◆ What to do ◆
Retype each of the records below exactly, word for word, and leave out the pictures.

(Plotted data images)
━━━━━━━━━━━━━━━━
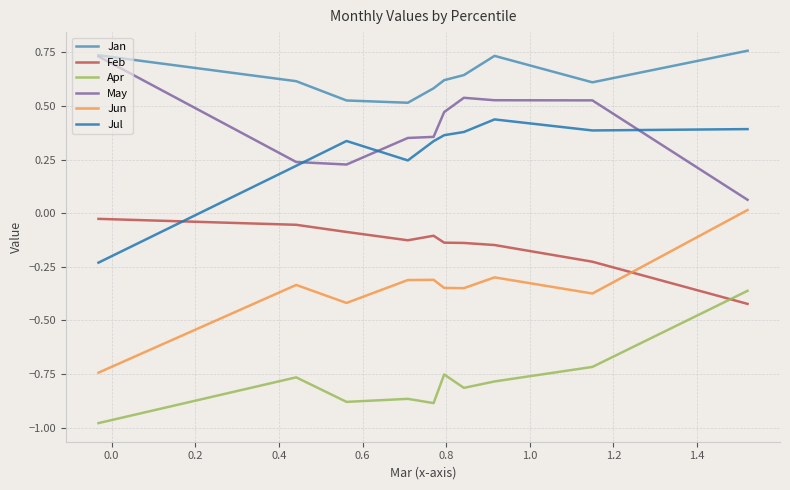

True or false: May and Jun cross at least once.

False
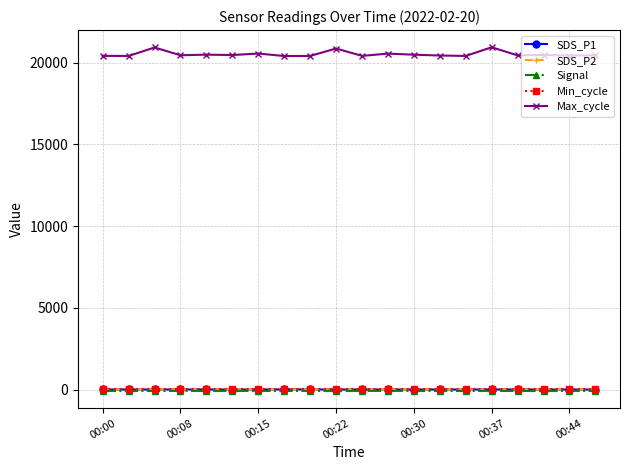

True or false: Min_cycle and Signal intersect in this chart.

False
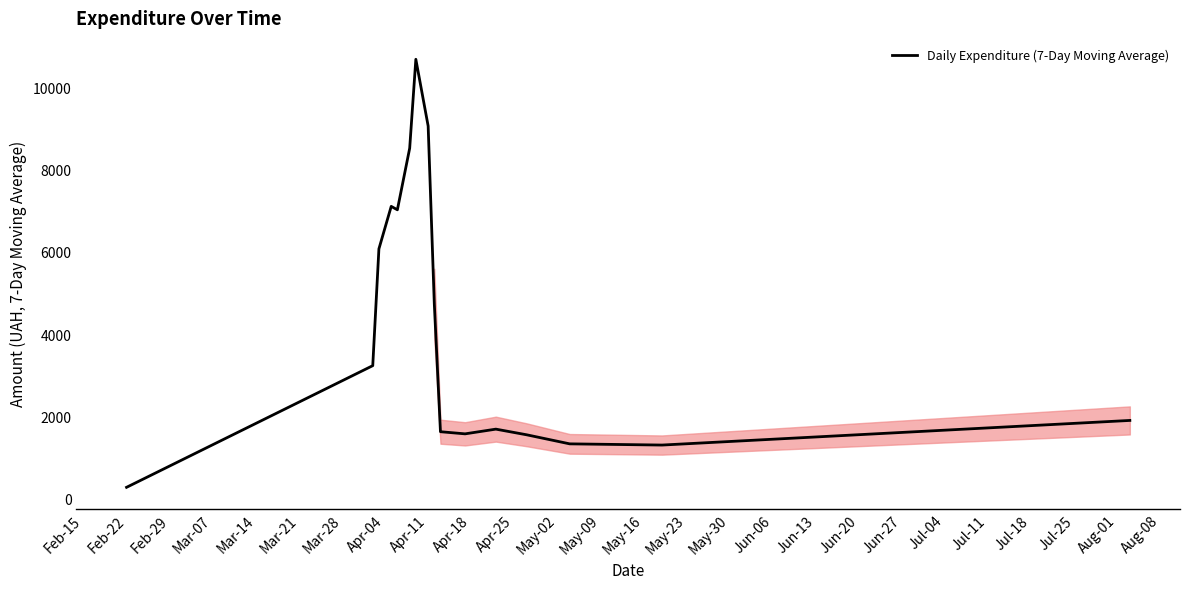

What is the maximum value shown in the chart?

10689.6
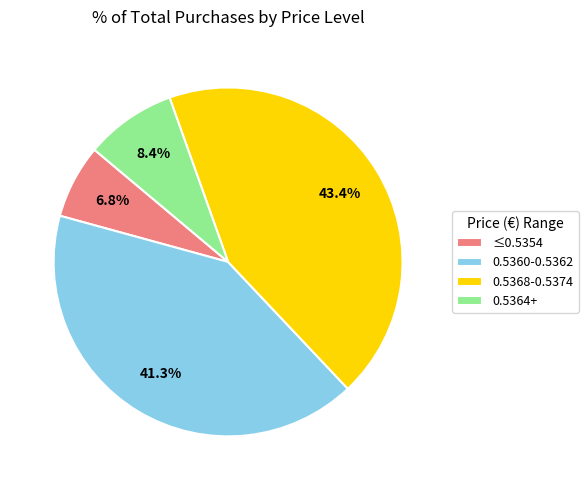

Which slice is the smallest?

≤0.5354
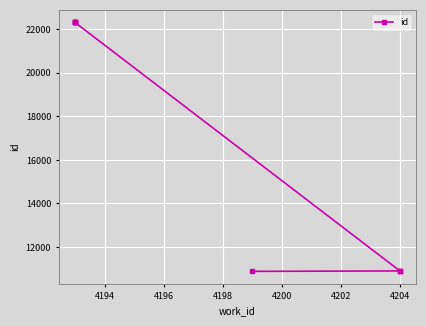

What is the greatest value displayed?

22321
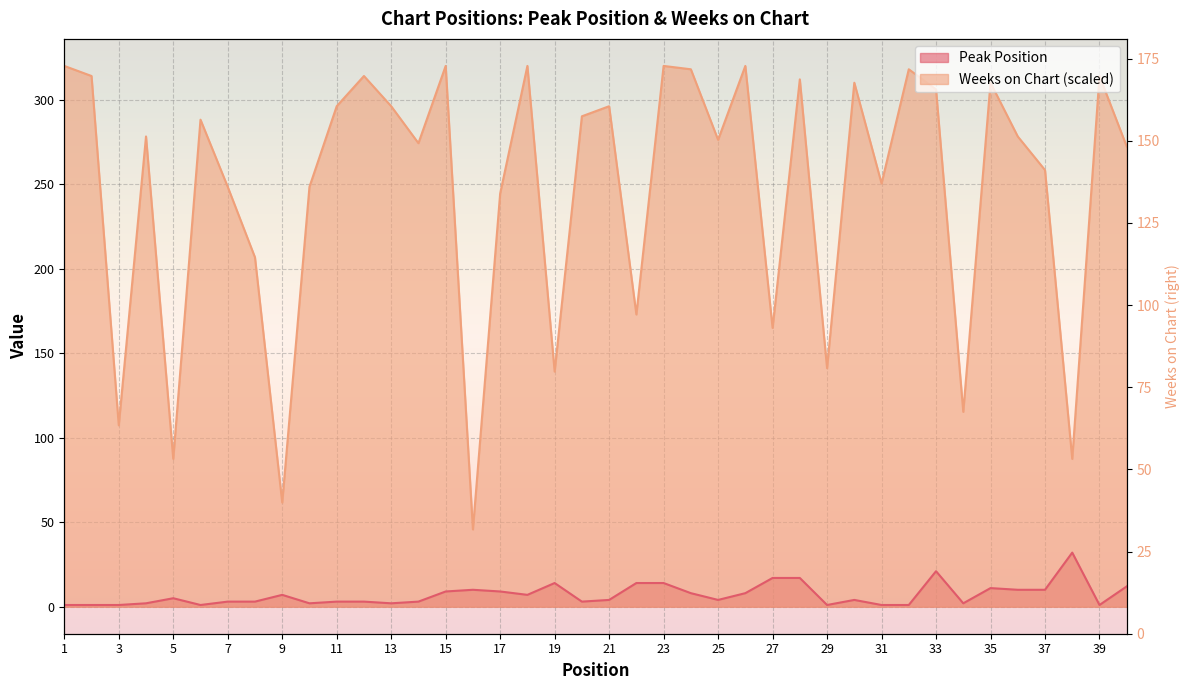

What is the sum of the Weeks on Chart values at 34 and 12?

429.3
━━━━━━━━━━━━━━━━
◆ Result of the task ◆
True or false: May and Jun cross at least once.

False

True or false: Min_cycle and Signal intersect in this chart.

False

What is the maximum value shown in the chart?

10689.6

Which slice is the smallest?

≤0.5354

What is the greatest value displayed?

22321

What is the sum of the Weeks on Chart values at 34 and 12?

429.3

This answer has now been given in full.